Additionally, the group has found no difference in meat quality between chickens bred for high water efficiency and those not. Dridi said the team is also working diligently to ensure that the genetic traits selected for in water-efficient birds have no undesired side effects, such as reproductive defects. The team is hopeful that they won’t see any side effects because the birds use what they are given efficiently. 
Next, Walter Bottje, professor of poultry science at UA and Dridi’s collaborator, says the research team is interested in investigating a broad range of genes and proteins to find a specific marker for water-efficient birds. If a particular marker is found, it could be utilized by commercial companies to produce and market water-efficient chickens.
“If we are able to transfer this genetic selection to industry, millions of gallons of water will be saved,” Dridi said.
Bottje added that the group plans to address their research findings at conferences and research days.
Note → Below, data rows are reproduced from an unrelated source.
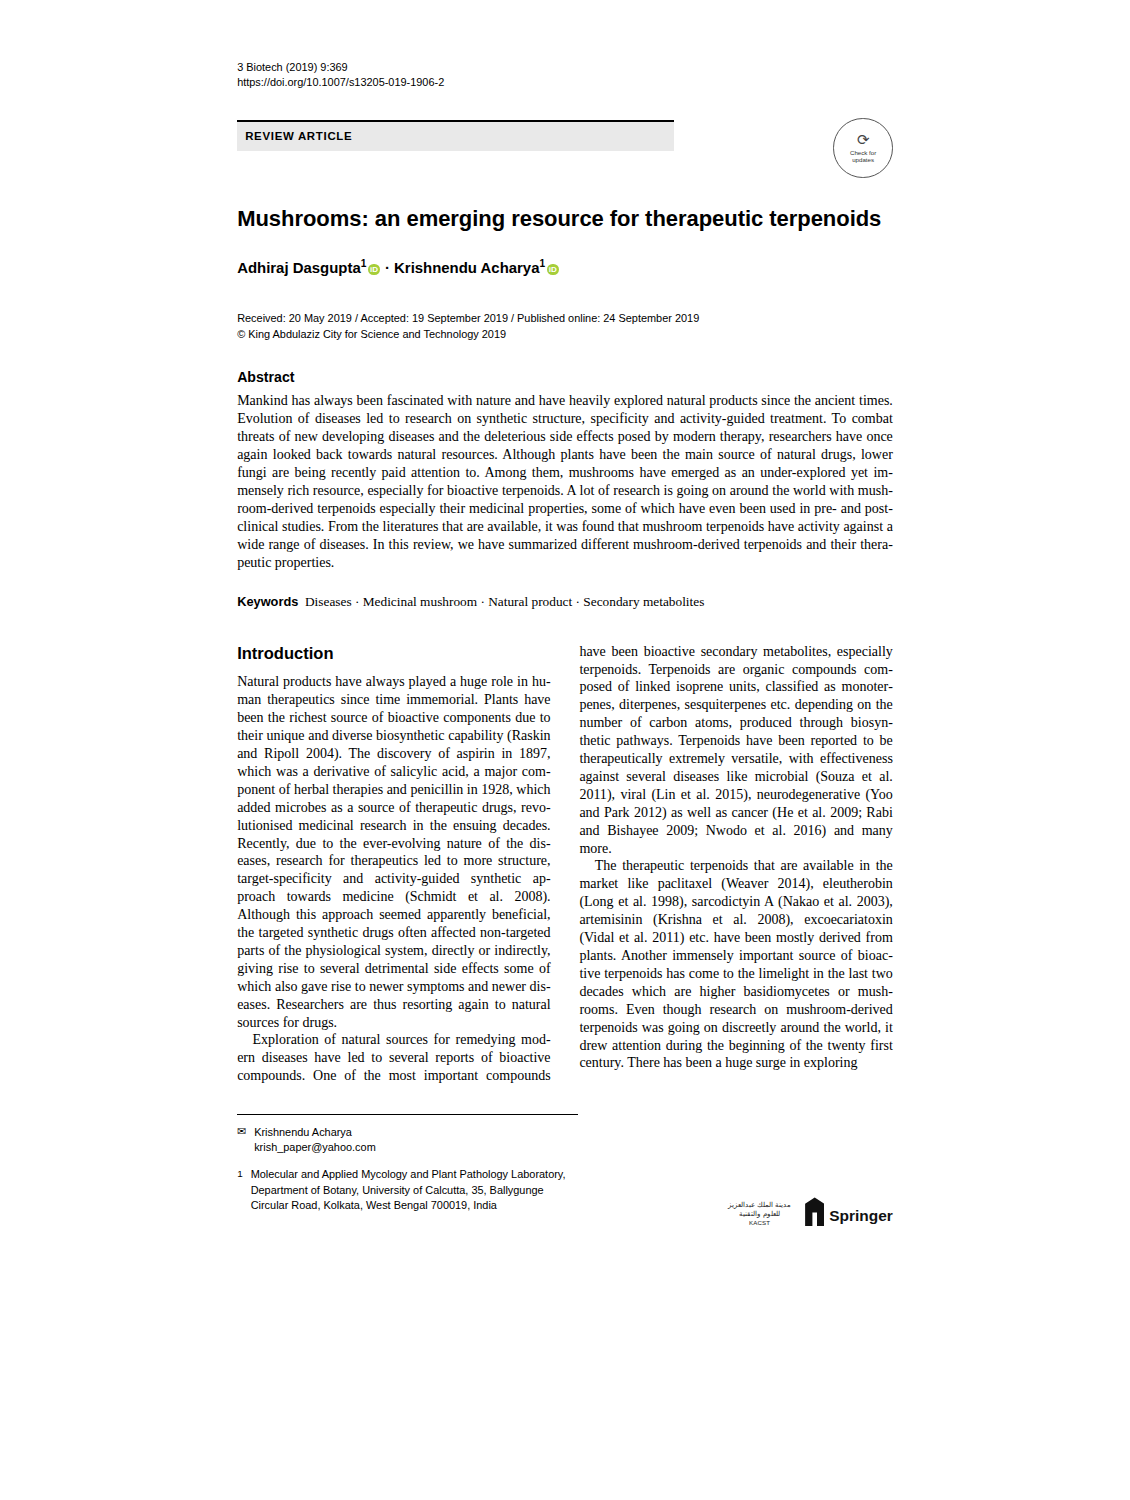3 Biotech (2019) 9:369
https://doi.org/10.1007/s13205-019-1906-2
REVIEW ARTICLE
⟳ Check for
updates
Mushrooms: an emerging resource for therapeutic terpenoids
Adhiraj Dasgupta1iD · Krishnendu Acharya1iD
Received: 20 May 2019 / Accepted: 19 September 2019 / Published online: 24 September 2019
© King Abdulaziz City for Science and Technology 2019
Abstract
Mankind has always been fascinated with nature and have heavily explored natural products since the ancient times. Evolution of diseases led to research on synthetic structure, specificity and activity-guided treatment. To combat threats of new developing diseases and the deleterious side effects posed by modern therapy, researchers have once again looked back towards natural resources. Although plants have been the main source of natural drugs, lower fungi are being recently paid attention to. Among them, mushrooms have emerged as an under-explored yet immensely rich resource, especially for bioactive terpenoids. A lot of research is going on around the world with mushroom-derived terpenoids especially their medicinal properties, some of which have even been used in pre- and post-clinical studies. From the literatures that are available, it was found that mushroom terpenoids have activity against a wide range of diseases. In this review, we have summarized different mushroom-derived terpenoids and their therapeutic properties.
Keywords Diseases · Medicinal mushroom · Natural product · Secondary metabolites
Introduction
Natural products have always played a huge role in human therapeutics since time immemorial. Plants have been the richest source of bioactive components due to their unique and diverse biosynthetic capability (Raskin and Ripoll 2004). The discovery of aspirin in 1897, which was a derivative of salicylic acid, a major component of herbal therapies and penicillin in 1928, which added microbes as a source of therapeutic drugs, revolutionised medicinal research in the ensuing decades. Recently, due to the ever-evolving nature of the diseases, research for therapeutics led to more structure, target-specificity and activity-guided synthetic approach towards medicine (Schmidt et al. 2008). Although this approach seemed apparently beneficial, the targeted synthetic drugs often affected non-targeted parts of the physiological system, directly or indirectly, giving rise to several detrimental side effects some of which also gave rise to newer symptoms and newer diseases. Researchers are thus resorting again to natural sources for drugs.
Exploration of natural sources for remedying modern diseases have led to several reports of bioactive compounds. One of the most important compounds have been bioactive secondary metabolites, especially terpenoids. Terpenoids are organic compounds composed of linked isoprene units, classified as monoterpenes, diterpenes, sesquiterpenes etc. depending on the number of carbon atoms, produced through biosynthetic pathways. Terpenoids have been reported to be therapeutically extremely versatile, with effectiveness against several diseases like microbial (Souza et al. 2011), viral (Lin et al. 2015), neurodegenerative (Yoo and Park 2012) as well as cancer (He et al. 2009; Rabi and Bishayee 2009; Nwodo et al. 2016) and many more.
The therapeutic terpenoids that are available in the market like paclitaxel (Weaver 2014), eleutherobin (Long et al. 1998), sarcodictyin A (Nakao et al. 2003), artemisinin (Krishna et al. 2008), excoecariatoxin (Vidal et al. 2011) etc. have been mostly derived from plants. Another immensely important source of bioactive terpenoids has come to the limelight in the last two decades which are higher basidiomycetes or mushrooms. Even though research on mushroom-derived terpenoids was going on discreetly around the world, it drew attention during the beginning of the twenty first century. There has been a huge surge in exploring
✉
Krishnendu Acharya
krish_paper@yahoo.com
1
Molecular and Applied Mycology and Plant Pathology Laboratory, Department of Botany, University of Calcutta, 35, Ballygunge Circular Road, Kolkata, West Bengal 700019, India
مدينة الملك عبدالعزيز للعلوم والتقنية KACST
Springer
Dridi thinks the work could be applied to other types of poultry, like quails and ducks, and potentially other livestock, like cows, pigs, and lambs. Ultimately, the team’s goal is to raise awareness about water scarcity in agriculture and to provide one small solution to the problem.
“People haven’t always had the foresight to figure these things out,” Bottje said, explaining the expenses of drilling deeper for water when wells and aquifers have dried up. “There’s going to be a huge increase in water scarcity around the world. It’s already here. We’ve got to do something about it.”